Vector natively supports delivering data to Databend as a sink, this means that Vector can send data to Databend for storage or further processing. Databend acts as the destination for the data collected and processed by Vector. By configuring Vector to use Databend as a sink, you can seamlessly transfer data from Vector to Databend, enabling efficient data analysis, storage, and retrieval.

Integrating with Vector

To integrate Databend with Vector, start by creating an SQL account in Databend and assigning appropriate permissions. This account will be used for communication and data transfer between Vector and Databend. Then, in the Vector configuration, set up Databend as a Sink.
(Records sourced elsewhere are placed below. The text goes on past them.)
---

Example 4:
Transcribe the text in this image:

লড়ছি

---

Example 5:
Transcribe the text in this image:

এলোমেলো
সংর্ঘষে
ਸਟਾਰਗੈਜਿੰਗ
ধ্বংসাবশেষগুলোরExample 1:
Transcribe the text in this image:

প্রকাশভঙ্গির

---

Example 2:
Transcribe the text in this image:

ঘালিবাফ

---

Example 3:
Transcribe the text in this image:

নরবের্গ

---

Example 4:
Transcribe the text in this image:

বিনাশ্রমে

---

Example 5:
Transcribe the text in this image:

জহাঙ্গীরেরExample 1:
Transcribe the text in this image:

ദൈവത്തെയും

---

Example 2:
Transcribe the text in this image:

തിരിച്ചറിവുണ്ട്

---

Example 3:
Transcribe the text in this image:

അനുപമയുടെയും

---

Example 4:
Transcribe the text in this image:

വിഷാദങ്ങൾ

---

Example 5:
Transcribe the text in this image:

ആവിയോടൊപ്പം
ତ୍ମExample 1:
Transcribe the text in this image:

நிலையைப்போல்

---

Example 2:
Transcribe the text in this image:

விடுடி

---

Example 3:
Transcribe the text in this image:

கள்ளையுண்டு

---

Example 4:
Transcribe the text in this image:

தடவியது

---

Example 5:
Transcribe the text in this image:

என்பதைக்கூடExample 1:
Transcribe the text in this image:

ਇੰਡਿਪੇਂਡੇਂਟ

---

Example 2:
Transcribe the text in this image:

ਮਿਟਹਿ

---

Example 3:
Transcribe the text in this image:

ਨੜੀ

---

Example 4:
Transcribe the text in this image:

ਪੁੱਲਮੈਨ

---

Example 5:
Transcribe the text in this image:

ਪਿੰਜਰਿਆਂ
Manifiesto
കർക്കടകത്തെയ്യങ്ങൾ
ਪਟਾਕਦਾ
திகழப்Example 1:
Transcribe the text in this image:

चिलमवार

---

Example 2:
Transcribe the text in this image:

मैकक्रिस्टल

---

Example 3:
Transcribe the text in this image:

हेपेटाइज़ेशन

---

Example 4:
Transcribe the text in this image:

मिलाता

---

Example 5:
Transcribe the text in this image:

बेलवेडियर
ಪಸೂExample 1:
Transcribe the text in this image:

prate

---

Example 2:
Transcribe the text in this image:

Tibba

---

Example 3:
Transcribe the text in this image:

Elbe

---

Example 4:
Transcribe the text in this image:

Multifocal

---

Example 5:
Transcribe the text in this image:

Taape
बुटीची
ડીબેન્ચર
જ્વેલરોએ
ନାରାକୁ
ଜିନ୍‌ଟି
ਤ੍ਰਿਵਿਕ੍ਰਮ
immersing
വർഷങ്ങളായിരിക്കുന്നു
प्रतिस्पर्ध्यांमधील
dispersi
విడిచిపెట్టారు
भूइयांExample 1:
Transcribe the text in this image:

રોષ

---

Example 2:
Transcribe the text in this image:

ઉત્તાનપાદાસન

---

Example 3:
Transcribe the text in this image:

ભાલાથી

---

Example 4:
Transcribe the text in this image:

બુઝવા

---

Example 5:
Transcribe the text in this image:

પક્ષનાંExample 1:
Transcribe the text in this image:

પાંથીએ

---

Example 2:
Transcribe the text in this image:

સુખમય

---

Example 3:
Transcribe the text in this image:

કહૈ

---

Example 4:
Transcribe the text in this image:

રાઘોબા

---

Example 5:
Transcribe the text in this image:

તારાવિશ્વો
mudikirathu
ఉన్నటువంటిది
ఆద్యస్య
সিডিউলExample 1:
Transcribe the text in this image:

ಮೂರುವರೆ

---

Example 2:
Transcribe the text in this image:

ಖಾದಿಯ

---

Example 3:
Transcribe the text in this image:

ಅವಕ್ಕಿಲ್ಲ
Step 1: Creating an SQL User in Databend

For instructions on how to create a SQL user in Databend and grant appropriate privileges, see Create User. Here's an example of creating a user named user1 with the password abc123:

CREATE USER user1 IDENTIFIED BY 'abc123';

CREATE DATABASE nginx;

GRANT INSERT ON nginx.* TO user1;

Step 2: Configure Databend as a Sink in Vector

In this step, configure Databend as a sink in Vector by specifying the necessary settings such as the input source, compression, database, endpoint, table, and authentication credentials (username and password) for Databend integration. The following is a simple example of configuring Databend as a sink. For a comprehensive list of configuration parameters, refer to the Vector documentation at https://vector.dev/docs/reference/configuration/sinks/databend/

vector.toml
...

[sinks.databend_sink]
type = "databend"
inputs = [ "my-source-or-transform-id" ] # input source
compression = "none"
database = "nginx" #Your database
endpoint = "http://localhost:8000"
table = "mytable" #Your table

...

[sinks.databend_sink.auth]
strategy = "basic"
user = "user1" #Databend username
password = "abc123" #Databend password

...

Nginx Access Log Example

Step 1. Deploy Databend

1.1 Install Databend

Follow the Docker and Local Deployments guide to deploy a local Databend, or deploy a warehouse in the Databend Cloud.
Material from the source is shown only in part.